The team tested 14 people with MS that had not experienced any balance issues yet, and 14 age-matched non-MS volunteers. All the participants walked on the treadmill both with and without the falling simulations playing, and researchers gathered data on their step placement, frequency, and other differences in gait.

“We measured the differences in the response to these virtual reality perturbations,” Franz explained. “We were only really able to distinguish which group of our subjects had the disease and which did not when the virtual reality oscillations were turned on.”

But when the hallway oscillations were on, there was a marked difference.

“If you were standing behind a person [without MS] and we turned on the balance challenge with the virtual reality, you wouldn’t really be able to distinguish any differences in their walking pattern. Then imagine standing behind a person that does have the disease, and what you’d start to notice is their step placement would become incredibly variable as they’re trying to correct the sense of falling from one step to the next. There might be some crossover steps; they would sort of move from one side of the treadmill to the other side of the treadmill. Their balance is very disrupted,” Franz explained.

Next Steps

The platform isn’t appropriate for initial diagnosis of multiple sclerosis, but Franz believes that a VR-based test like this, after further study and development, could be incorporated into consumer-grade VR headsets and used widely in neurology clinics to alert existing MS patients earlier to their balance impairments.

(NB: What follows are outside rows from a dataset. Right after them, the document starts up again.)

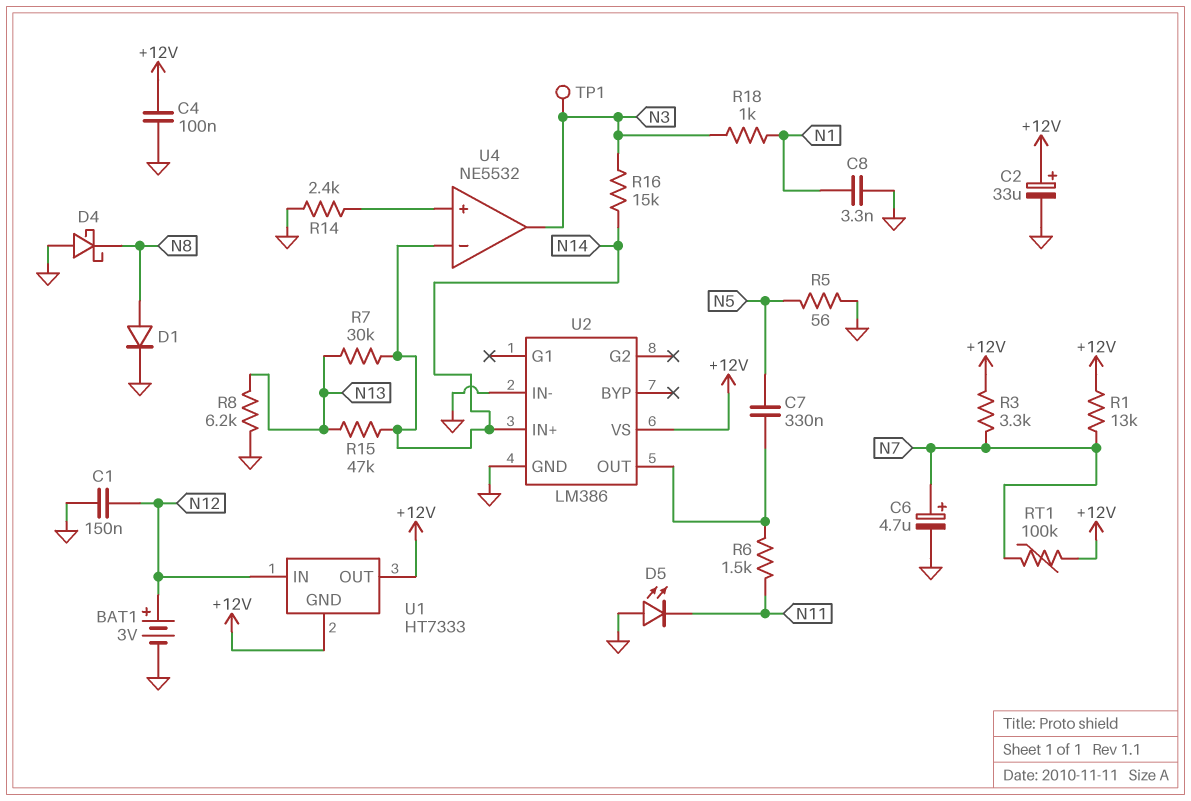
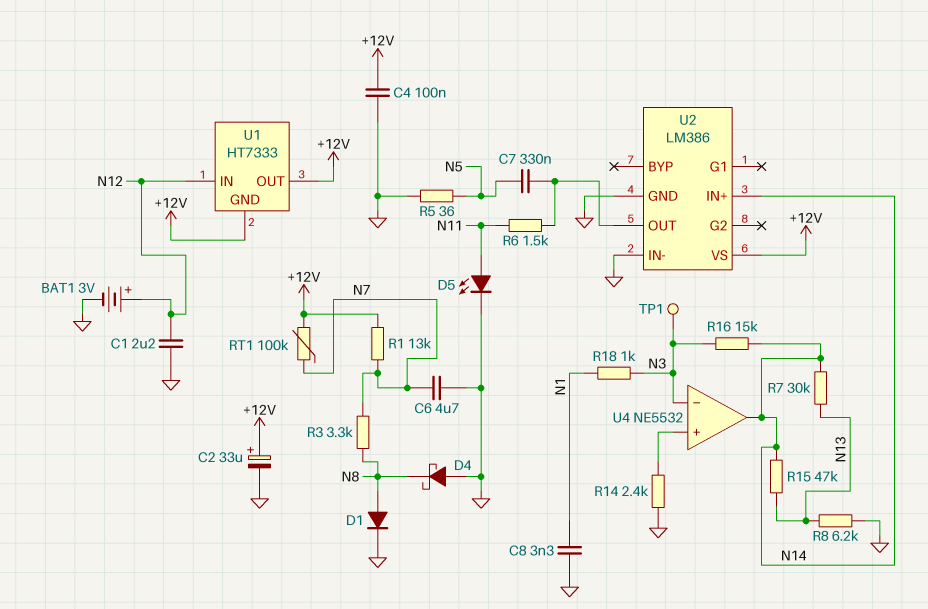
C1: 150nF (GND, N12) -> 2.2uF (GND, N12)
C6: 4.7uF (plus N7, minus GND) -> 4.7uF (GND, N7)
D5: LED (A GND, K N11) -> LED (A N11, K GND)
R3: 3.3k (+12V, N7) -> 3.3k (N7, N8)
R5: 56 (GND, N5) -> 36 (GND, N5)
U4 pin in-: N14 -> N3
U4 pin out: N3 -> N14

The group has used the same hallway perturbations as balance therapy in its work with older adults. “They give people the opportunity to practice balancing. From one step to the next you’re needing to make those corrections that you’d have to make if there was a threat to your balance in the community as you were walking around.”

This is their first study leveraging what they’ve learned for patients with more acute clinical pathology.

“I think it might be sort of opening the door and showing other people in the research and clinical communities opportunities in which virtual reality might help in what they do, for example with their patients with balance disorders.”